* Exercise passage:
━━━━━━━━
The right and left leg were diagnosed as stage 1 and 2b, respectively, in ISL staging. During lymphoscintigraphy, we injected 99mTc into the first web space of the foot, and dermal backflow was observed in the entire left leg. During ICG lymphography, we injected ICG into multiple lymphosomes: the first web space in the foot, lateral ankle, and lateral thigh. We observed 2 lymphatic vessels and subsequent dermal backflow points in the lateral calf and lateral thigh. On the next day, we observed dermal backflow in the entire limb.
During lymphatic ultrasound, we observed dilated lymphatic vessels in the lower leg and the thigh, around the dermal backflow point in ICG lymphography. In the medial lower leg, in the image of the 18 MHz linear probe of the Noblus ultrasound system, a lymphatic vessel with a gray lumen was observed (Fig. 2A). It was located at a depth of 1 cm, and the superficial and deep sides of the vessel walls were seen as hyperechoic lines, which looked like an equal mark. In the image of the 33 MHz linear probe of Aplio i900, the lymphatic vessel appeared faint and difficult to distinguish from the surrounding tissue due to the attenuation of the ultrasonic wave (Fig. 2B). Oppositely, in the image of the 24 MHz linear probe of Aplio i900, the lymphatic vessel was easily distinguished from the surrounding tissue because the lumen was clearly hypoechoic. (See Video [online], which displays the ultrasonographic movie of the lymphatic vessel (yellow arrow) and the nearby subcutaneous vein. The lymphatic vessel was located beneath the superficial fascia, with a depth of approximately 1 cm. The number “1” at the left end indicates the 1-cm depth. Lymphatic vessels appeared and disappeared on ultrasound because thick and thin areas appeared alternately.)
It took 30 minutes to perform ultrasound for bilateral legs. We performed 2 LVAs in the lower leg and 1 LVA in the thigh, all of which had intraoperative findings that were consistent with ultrasonographic findings.
In this case report, we present 2 cases of lymphedema in which we compared the ultrasonographic findings of the lymphatic vessels with several probes.
In the lymphedematous upper limbs, lymphatic vessels were located at a depth of <5 mm. They could be better observed with the 33 MHz probe than with the 18 MHz probe. A probe with a high frequency (33 MHz) and high resolution seemed to be suitable for superficial layers <5 mm in depth.
━━━━━━━━
(Camera calibration data)

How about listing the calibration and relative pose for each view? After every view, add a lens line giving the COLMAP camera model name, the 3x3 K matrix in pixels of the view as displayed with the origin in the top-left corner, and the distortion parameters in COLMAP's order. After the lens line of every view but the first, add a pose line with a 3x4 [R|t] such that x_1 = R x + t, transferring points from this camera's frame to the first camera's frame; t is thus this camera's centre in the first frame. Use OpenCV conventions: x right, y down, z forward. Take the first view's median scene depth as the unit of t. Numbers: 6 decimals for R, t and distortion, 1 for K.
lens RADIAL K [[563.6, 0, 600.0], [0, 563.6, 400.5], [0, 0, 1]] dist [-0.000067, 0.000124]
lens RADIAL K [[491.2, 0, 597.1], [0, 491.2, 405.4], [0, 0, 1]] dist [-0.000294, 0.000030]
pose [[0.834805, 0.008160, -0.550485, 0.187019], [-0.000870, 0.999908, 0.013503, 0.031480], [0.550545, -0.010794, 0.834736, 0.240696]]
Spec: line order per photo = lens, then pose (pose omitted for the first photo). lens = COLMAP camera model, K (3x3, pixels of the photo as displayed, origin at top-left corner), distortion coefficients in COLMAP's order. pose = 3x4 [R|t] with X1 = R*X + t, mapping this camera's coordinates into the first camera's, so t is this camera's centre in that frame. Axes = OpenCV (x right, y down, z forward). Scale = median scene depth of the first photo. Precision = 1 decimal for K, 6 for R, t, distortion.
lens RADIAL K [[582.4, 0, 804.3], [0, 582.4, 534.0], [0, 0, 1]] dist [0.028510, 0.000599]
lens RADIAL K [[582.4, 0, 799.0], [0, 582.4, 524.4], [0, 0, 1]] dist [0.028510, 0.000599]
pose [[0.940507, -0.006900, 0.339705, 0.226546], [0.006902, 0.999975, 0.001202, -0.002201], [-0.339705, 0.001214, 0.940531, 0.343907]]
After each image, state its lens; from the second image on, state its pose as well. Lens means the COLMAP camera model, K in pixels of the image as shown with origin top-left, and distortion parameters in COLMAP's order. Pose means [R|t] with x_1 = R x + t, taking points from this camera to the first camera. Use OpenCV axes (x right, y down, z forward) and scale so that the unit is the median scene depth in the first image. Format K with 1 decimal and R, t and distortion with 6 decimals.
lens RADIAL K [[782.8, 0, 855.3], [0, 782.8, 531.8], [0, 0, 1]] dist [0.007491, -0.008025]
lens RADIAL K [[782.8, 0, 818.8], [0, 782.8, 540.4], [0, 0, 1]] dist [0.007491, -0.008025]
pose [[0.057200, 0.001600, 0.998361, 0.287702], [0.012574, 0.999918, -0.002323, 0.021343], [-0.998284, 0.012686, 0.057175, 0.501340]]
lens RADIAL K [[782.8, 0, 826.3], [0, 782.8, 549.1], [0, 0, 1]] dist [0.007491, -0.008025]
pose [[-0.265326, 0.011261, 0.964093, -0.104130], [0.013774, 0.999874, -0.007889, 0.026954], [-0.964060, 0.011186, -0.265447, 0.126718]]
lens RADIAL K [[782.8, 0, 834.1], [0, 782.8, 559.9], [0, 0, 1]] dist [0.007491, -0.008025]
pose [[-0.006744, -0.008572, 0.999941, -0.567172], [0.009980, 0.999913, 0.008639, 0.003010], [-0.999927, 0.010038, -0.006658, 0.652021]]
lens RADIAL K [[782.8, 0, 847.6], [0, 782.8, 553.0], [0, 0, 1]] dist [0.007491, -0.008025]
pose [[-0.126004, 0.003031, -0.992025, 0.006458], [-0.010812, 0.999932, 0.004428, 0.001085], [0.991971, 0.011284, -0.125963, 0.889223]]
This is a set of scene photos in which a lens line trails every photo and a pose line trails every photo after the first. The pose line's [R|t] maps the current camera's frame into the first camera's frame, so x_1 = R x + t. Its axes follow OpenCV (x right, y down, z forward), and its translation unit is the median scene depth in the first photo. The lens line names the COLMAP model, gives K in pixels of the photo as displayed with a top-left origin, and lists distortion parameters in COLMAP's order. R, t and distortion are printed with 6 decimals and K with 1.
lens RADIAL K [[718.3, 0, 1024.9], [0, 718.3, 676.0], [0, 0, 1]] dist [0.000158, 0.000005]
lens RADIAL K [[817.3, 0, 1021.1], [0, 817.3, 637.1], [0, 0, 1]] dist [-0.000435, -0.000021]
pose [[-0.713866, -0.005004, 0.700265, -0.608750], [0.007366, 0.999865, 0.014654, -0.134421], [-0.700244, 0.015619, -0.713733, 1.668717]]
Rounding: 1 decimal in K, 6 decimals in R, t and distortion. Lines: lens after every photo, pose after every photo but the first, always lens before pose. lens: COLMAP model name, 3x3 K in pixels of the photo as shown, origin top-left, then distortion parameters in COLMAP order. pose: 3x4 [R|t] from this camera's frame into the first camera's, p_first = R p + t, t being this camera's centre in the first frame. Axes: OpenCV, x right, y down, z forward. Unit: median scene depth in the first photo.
━━━━━━━━
* Exercise requirements: Extract the part of the lymphedema case report starting at "It took 30 minutes" and ending at "with several probes.". This material stands apart from the lymphedema case report.

* Written response:
It took 30 minutes to perform ultrasound for bilateral legs. We performed 2 LVAs in the lower leg and 1 LVA in the thigh, all of which had intraoperative findings that were consistent with ultrasonographic findings.
In this case report, we present 2 cases of lymphedema in which we compared the ultrasonographic findings of the lymphatic vessels with several probes.